◆ Exercise aim:
From the first line to the last, repeat the data exactly and drop the pictures.

Point tracking data
_ _ _
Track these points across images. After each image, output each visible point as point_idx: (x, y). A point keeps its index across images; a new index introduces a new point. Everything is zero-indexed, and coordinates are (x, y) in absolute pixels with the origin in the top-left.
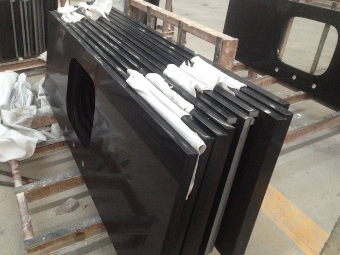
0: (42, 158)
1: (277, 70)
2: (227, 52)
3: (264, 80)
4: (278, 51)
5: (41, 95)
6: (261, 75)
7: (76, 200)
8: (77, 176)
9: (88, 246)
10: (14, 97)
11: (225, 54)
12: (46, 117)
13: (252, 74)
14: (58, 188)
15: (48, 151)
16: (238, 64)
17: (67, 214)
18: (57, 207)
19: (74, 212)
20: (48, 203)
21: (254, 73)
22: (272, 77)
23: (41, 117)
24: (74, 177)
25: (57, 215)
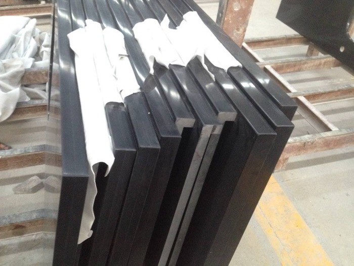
_ _ _
◆ Solved problem:
Track these points across images. After each image, output each visible point as point_idx: (x, y). A point keeps its index across images; a new index introduces a new point. Everything is zero-indexed, and coordinates are (x, y) in absolute pixels with the origin in the top-left.
0: (42, 158)
1: (277, 70)
2: (227, 52)
3: (264, 80)
4: (278, 51)
5: (41, 95)
6: (261, 75)
7: (76, 200)
8: (77, 176)
9: (88, 246)
10: (14, 97)
11: (225, 54)
12: (46, 117)
13: (252, 74)
14: (58, 188)
15: (48, 151)
16: (238, 64)
17: (67, 214)
18: (57, 207)
19: (74, 212)
20: (48, 203)
21: (254, 73)
22: (272, 77)
23: (41, 117)
24: (74, 177)
25: (57, 215)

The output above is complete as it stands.